> [TASK PROMPT] Look through the entries below and show every line containing the word "Judicial".

> [Dataset items]
______________________________

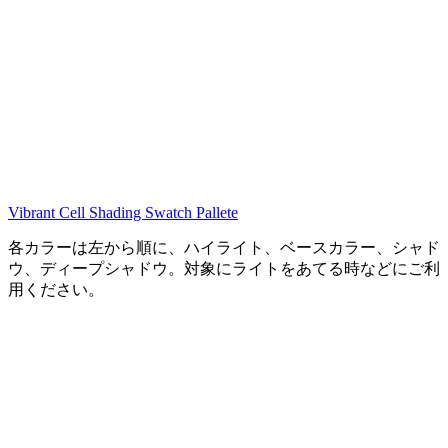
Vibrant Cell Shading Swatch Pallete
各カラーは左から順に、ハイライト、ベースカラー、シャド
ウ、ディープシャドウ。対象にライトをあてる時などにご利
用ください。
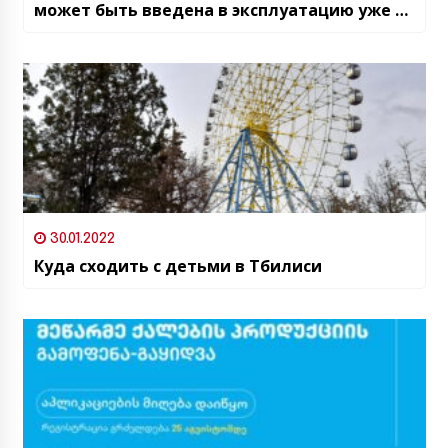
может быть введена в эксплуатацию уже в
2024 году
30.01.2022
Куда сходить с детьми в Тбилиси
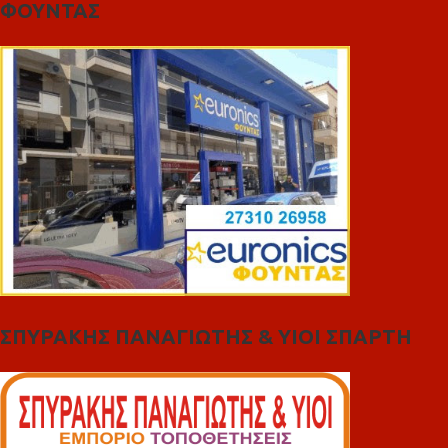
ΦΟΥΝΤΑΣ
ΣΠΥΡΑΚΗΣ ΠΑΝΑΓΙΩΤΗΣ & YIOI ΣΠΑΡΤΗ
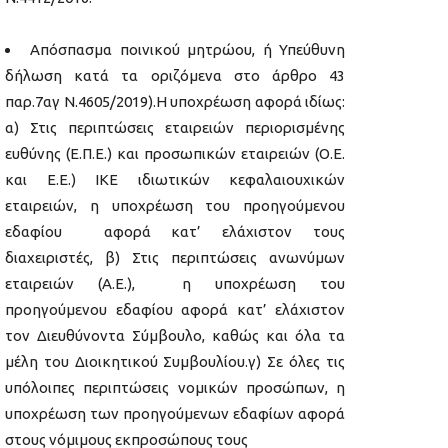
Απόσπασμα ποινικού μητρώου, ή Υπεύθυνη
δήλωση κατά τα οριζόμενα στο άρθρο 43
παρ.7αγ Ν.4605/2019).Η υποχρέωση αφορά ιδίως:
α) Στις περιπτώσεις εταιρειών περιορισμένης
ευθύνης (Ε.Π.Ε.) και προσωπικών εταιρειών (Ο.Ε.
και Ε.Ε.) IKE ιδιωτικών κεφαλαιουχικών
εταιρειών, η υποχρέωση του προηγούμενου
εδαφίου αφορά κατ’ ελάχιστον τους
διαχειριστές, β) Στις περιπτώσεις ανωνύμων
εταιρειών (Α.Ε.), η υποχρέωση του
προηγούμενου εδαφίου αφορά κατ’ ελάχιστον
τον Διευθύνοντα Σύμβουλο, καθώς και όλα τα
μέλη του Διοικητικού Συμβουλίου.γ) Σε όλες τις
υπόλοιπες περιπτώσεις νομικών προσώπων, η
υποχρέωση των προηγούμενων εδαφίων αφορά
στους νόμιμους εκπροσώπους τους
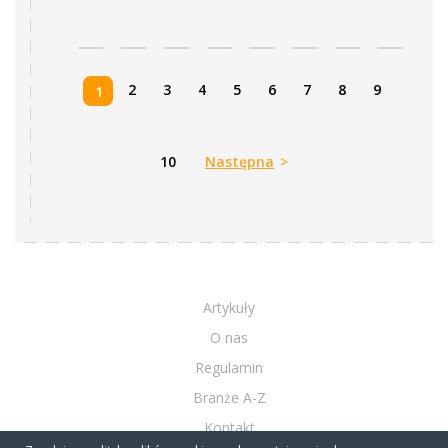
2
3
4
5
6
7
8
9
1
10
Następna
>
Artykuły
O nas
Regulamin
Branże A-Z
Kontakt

______________________________

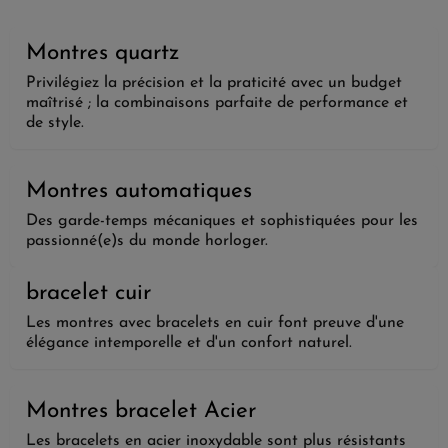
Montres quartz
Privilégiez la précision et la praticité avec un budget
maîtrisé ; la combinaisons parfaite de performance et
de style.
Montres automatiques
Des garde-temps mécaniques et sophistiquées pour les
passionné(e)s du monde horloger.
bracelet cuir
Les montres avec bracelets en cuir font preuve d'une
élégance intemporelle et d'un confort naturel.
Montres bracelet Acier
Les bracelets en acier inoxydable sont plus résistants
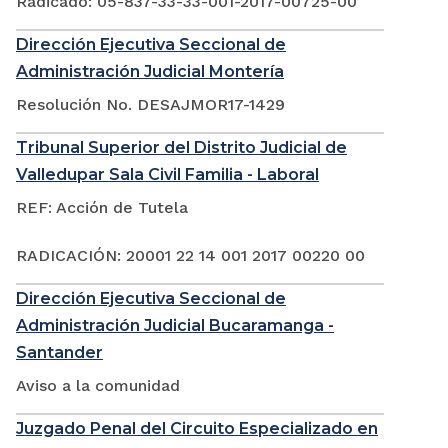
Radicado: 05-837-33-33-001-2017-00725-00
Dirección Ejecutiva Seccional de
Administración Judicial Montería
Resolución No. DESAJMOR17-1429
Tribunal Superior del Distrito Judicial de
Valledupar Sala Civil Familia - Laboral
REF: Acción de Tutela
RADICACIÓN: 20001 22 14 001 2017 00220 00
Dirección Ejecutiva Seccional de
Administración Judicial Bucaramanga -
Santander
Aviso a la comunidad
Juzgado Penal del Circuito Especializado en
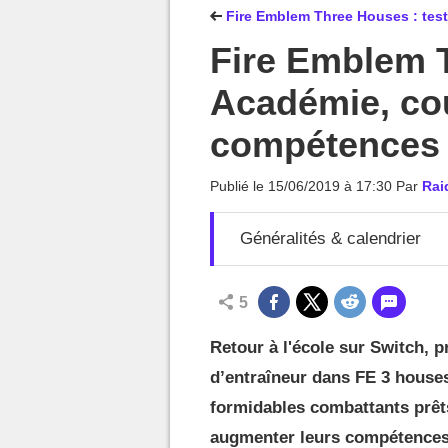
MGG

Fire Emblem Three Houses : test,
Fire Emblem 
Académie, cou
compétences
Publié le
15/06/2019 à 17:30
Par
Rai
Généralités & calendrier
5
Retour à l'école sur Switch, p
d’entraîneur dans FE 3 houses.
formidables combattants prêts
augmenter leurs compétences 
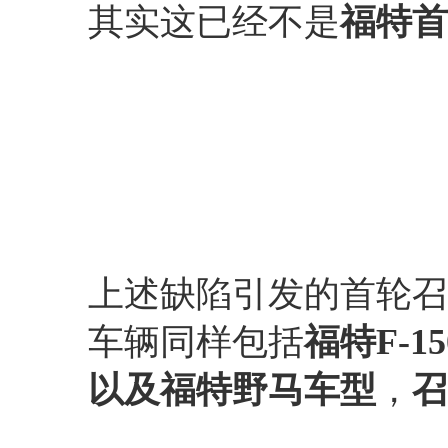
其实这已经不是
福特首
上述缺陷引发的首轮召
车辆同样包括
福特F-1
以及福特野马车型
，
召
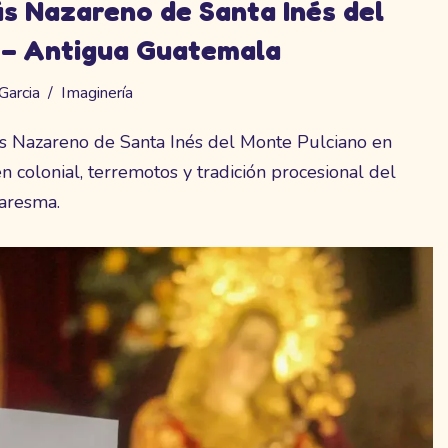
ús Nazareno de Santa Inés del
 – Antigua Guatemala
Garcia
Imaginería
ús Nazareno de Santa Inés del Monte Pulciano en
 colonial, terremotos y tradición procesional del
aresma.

______________________________

> [WORKED SOLUTION]
Administración Judicial Montería
Tribunal Superior del Distrito Judicial de
Administración Judicial Bucaramanga -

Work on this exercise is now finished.